Caribbean Challenges: When Fast Food Becomes the Default
My circumstances is a bit different as I was forced to relocate from an island in our chain of islands that was devastated by a severe cyclone last year. But it is also part of the harsh truth that is confronting parents in a area that is experiencing the very worst effects of global warming.
“Conditions definitely deteriorates if a cyclone or volcanic eruption destroys most of your crops.”
Before the occurrence of the storm, as a food nutrition and health teacher, I was extremely troubled about the rising expansion of fast food restaurants. Currently, even local corner stores are involved in the shift of a country once known for a diet of fresh regional fruits and vegetables, to one where oily, salted, sweetened fast food, packed with artificial ingredients, is the choice.
But the condition definitely deteriorates if a natural disaster or mountain activity decimates most of your crops. Nutritious whole foods becomes rare and very expensive, so it is incredibly challenging to get your kids to eat right.
Despite having a steady job I am shocked by food prices now and have often turned to picking one of items such as peas and beans and animal products when feeding my four children. Serving fewer meals or diminished quantities have also become part of the recovery survival methods.
Also it is rather simple when you are balancing a demanding job with parenting, and rushing around in the morning, to just give the children a little money to buy snacks at school. Sadly, most campus food stalls only offer manufactured munchies and sugary sodas. The outcome of these hurdles, I fear, is an rise in the already epidemic rates of lifestyle diseases such as type 2 diabetes and cardiovascular strain.
The Allure of Fast Food in Uganda
The sign of a global fast-food brand looms large at the entrance of a mall in a Kampala neighbourhood, daring you to pass by without stopping at the takeaway window.
Many of the kids and caregivers visiting the mall have never traveled past the borders of this East African nation. They certainly don’t know about the historical economic crisis that motivated the founder to start one of the first American international food chains.

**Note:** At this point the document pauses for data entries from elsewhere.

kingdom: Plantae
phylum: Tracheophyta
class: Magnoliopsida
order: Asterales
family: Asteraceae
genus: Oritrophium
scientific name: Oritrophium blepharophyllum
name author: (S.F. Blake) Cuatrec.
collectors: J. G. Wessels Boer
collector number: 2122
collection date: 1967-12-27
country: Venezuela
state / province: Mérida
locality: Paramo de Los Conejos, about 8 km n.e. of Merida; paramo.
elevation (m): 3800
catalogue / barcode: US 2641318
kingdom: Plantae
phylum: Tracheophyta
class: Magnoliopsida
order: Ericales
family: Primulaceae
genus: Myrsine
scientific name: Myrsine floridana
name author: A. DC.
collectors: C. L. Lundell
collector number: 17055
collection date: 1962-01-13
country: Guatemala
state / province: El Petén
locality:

All they know is that the three letters represent all things sophisticated.
Throughout commercial complexes and every market, there is quick-service cuisine for any income level. As one of the costlier choices, the fried chicken chain is considered a special occasion. It is the place Kampala’s families go to observe birthdays and baptisms. It is the children’s reward when they get a positive academic results. In fact, they are hoping their parents take them there for Christmas.
“Mother, do you know that some people pack fast food for school lunch,” my adolescent child, who attends a school in the area, tells me. She says that on the days they do not pack that, they pack food from a popular east African fast-food chain selling everything from morning meals to burgers.